*** Opening of Text shown ***

User defined Ix instances potentially unsafe
Fergus Henderson
fjh@cs.mu.oz.au
Tue, 8 May 2001 02:15:26 +1000
On 07-May-2001, Simon Peyton-Jones <simonpj@microsoft.com> wrote:
> In thinking about this I've realised that there's an assumption in
> the Ix interface that
>
> (*) map index (range (l,u)) = [0..rangeSize (l,u)-1]
...
> The constraint (*) also specifies that 'range' returns subscripts
> in increasing order of index. That seems reasonable, but perhaps
> less important. One could alternatively say
>
> (*a) index (l,u) l = 0
> (*b) index (l,u) u = rangeSize (l,u) - 1
>
> In the spirit of making minimal changes/additions to H98, perhaps (*a)
> and (*b) would be better.
Given that (*a)+(*b) already pin the end-points, I *think* you might as
well go all the way and use (*); I don't *think* the extra flexibility
of (*a)+(*b) would be useful. Given a type T which satisfies (*a)+(*b)
one can defined a new range function which sorts the elements by index
range' b@(l,u) = sortBy compareIndex range b where
compareIndex x y = compare (index b x) (index b y)
and then after renaming range as e.g. unsortedRange and
range' as range, the type will now satisfy (*).
So for Haskell 200X, (*) would certainly be preferable, IMHO.
For Haskell 98, I'm not sure; perhaps it is best to be conservative.
> PS: none of this answers Matt's original question which I can rephrase
> thus:
> if a user provides implementations of index, range etc that do not obey
> the specified invariants, can that crash the system? I would rather the
> answer were 'no'.
I think the answer should be "no, unless the user specified the
appropriate compiler option to disable array bounds checking".
> But that means the implementation would have to check the output of
> 'index' against the size of the array allocated from the supplied bounds.
> Which means that in the common case that 'index' also makes such a
> check there'd be two checks.
If you really want to squeeze the last drops of performance out, then
there's always that compiler option to disable array bounds checking...
> Unless the compiler was clever enough
> to eliminate one of them, which isn't easy since one is at the 'ix'
> type and the other at 'Int'.
One possible way to eliminate them would be to add an extra method called
unchecked_index or __unchecked_index to the Ix class. By default this
would do the same as index
class Ix t where
...
__unchecked_index = index
but you could define the instances for the standard library types
such as Int, Char, etc. so that they just skip the check and return
an out-of-range Int; for array operations such as (!) where you're
going to do a range check on the value returned from index,
you can safely use __unchecked_index instead.
The reason for using a name such as __unchecked_index rather than just
unchecked_index would be for strict compatibility with Haskell 98: to
avoid clashing with user-defined identifiers, you need to use a name
that is reserved for use by the implementation, Unfortunately, unless I
missed something, Haskell 98 does seem to reserved any identifiers at all
for use by the implementation, other than the standard reserved words,
so I think even using a name like `__unchecked_index' here would not be
100% strictly Haskell 98 compatible. I think it would be good enough in
practice, though.
For Haskell 200X, where strict backwards compatibility is not required,
unchecked_index should be introduced as a documented new method for the
Ix class.
--
Fergus Henderson <fjh@cs.mu.oz.au> | "I have always known that the pursuit
| of excellence is a lethal habit"
WWW: <http://www.cs.mu.oz.au/~fjh> | -- the last words of T. S. Garp.

*** Close of Text shown ***

• [Activities]:
A - Retype the message about Ix instances from "one can defined" to "answer were 'no'.".
B - For each statement, say whether it agrees with the message about Ix instances, answering yes or no and quoting the deciding words: (i) The writer considers (*) preferable for Haskell 200X. (ii) By default, __unchecked_index would behave the same as index. (iii) The writer proposes that unchecked_index remain undocumented in Haskell 200X.
The material that comes next has nothing to do with the message about Ix instances.

*** Opening of Information supplied ***

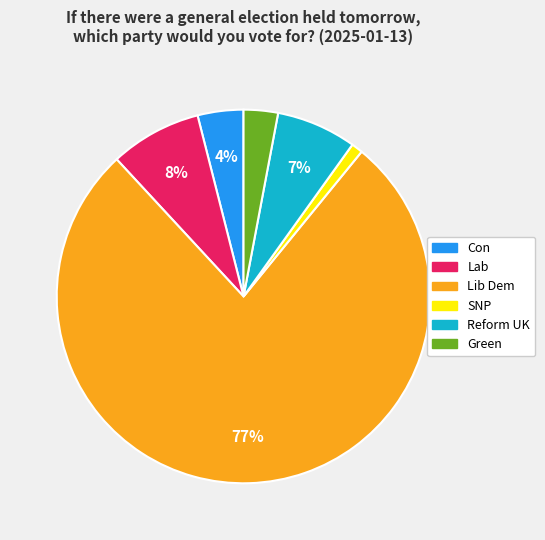

To the nearest percent, what is the average slice percentage?

17%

*** Close of Information supplied ***

• [Answers below]:
A -
one can defined a new range function which sorts the elements by index
range' b@(l,u) = sortBy compareIndex range b where
compareIndex x y = compare (index b x) (index b y)
and then after renaming range as e.g. unsortedRange and
range' as range, the type will now satisfy (*).
So for Haskell 200X, (*) would certainly be preferable, IMHO.
For Haskell 98, I'm not sure; perhaps it is best to be conservative.
> PS: none of this answers Matt's original question which I can rephrase
> thus:
> if a user provides implementations of index, range etc that do not obey
> the specified invariants, can that crash the system? I would rather the
> answer were 'no'.

B -
(i) Yes: "So for Haskell 200X, (*) would certainly be preferable, IMHO."
(ii) Yes: "By default this would do the same as index"
(iii) No: "unchecked_index should be introduced as a documented new method for the Ix class."